I bought one at Home Depot about a month or so ago. If I was to rate the blade between 1 and 10 with 10 being beyond my greatest expectations, I'd rate it a 10. These blades are fantastic! :yes: The cut is so smooth, it looks like somebody sanded the end of the board with 600 grit sandpaper.  I watched a company video on YouTube. The guy was talking about the red coating on the blade. He was saying the coating is there to keep the blade quiet; he's right!  When I'm sawing through a 2x4, the only sound I hear is the motor and it's drive gears; the blade itself is silent. :blink:

http://www.homedepot.com/p/Diablo-7...cular-Saw-Blade-D0724R/100008676#.Uggf29Nety9


----------



## Toolman2 (Jun 15, 2010)

I haven't bought any of their circular saw blades, but have been pleasantly surprised at their performance for my table saw. At the time, I wasn't looking to buy any blades, but they had some Diablo blades that they were phasing out, so I got a good deal on two of them. They've run flawlessly ever since.:thumbsup:


----------



## gideon (May 26, 2010)

i have these on my table saw and my skilsaw hd77 wormdrive. love these blades.


----------



## woodchuck1954 (Nov 11, 2008)

Been using these blades for many years, on my Ryobi Bt3000. As good of cut as with the original Freud blade that came with it, at about 1/3 the cost, and a lot easier on the saw. They will go through a 2x4. For about ten buck, each, The four I have bought, for the last 15 or 20 years, is the best value, I can think of, and no bother for re-sharpening.
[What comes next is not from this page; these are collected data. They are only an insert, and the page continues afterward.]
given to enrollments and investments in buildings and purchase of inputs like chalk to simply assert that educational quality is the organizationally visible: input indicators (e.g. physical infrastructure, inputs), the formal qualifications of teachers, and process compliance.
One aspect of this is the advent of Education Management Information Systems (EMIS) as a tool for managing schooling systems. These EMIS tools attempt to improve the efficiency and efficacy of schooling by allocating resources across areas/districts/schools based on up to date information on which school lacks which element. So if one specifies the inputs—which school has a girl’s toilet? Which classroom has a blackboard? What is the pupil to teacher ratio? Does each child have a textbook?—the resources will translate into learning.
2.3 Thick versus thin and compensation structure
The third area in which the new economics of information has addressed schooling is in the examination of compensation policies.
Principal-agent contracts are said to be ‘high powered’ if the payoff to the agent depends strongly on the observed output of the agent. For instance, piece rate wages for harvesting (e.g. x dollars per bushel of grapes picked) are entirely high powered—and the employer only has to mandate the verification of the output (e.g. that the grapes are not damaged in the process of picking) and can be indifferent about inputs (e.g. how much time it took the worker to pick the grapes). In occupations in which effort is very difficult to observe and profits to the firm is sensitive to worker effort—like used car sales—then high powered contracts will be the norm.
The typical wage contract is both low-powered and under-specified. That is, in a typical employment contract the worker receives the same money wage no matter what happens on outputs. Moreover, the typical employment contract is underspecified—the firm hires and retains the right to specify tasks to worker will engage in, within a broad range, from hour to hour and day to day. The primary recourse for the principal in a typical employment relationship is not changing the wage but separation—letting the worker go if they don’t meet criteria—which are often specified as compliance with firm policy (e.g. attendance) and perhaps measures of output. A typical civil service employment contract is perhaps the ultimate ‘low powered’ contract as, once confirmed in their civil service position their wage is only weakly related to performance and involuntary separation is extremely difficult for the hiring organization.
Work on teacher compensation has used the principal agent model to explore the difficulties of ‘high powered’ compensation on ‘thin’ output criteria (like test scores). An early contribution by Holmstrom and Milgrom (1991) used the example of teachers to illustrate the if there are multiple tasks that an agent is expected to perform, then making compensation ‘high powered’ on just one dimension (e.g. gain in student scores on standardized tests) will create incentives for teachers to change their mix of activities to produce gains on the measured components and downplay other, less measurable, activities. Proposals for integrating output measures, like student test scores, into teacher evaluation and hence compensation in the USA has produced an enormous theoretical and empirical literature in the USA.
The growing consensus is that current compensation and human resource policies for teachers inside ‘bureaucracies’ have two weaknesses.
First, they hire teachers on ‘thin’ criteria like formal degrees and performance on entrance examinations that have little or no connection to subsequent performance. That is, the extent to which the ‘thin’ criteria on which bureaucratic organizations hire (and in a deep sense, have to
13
Have a Diablo, 12"X96th, blade on my Bosch mitersaw. Can't beat it. Bought that 15 years ago, for less than $50.

woodchuck1954
"A Legend in his own Mind"


----------



## Burb (Nov 30, 2012)

For the $$, I love Diablo blades. I think I have 3 for the TS in different tooth #'s and a few others for the circular saws which I haven't used yet. Based on my usage and their price, I'd have a very tough time justifying the added expense of a higher quality/price blade.

Mark


----------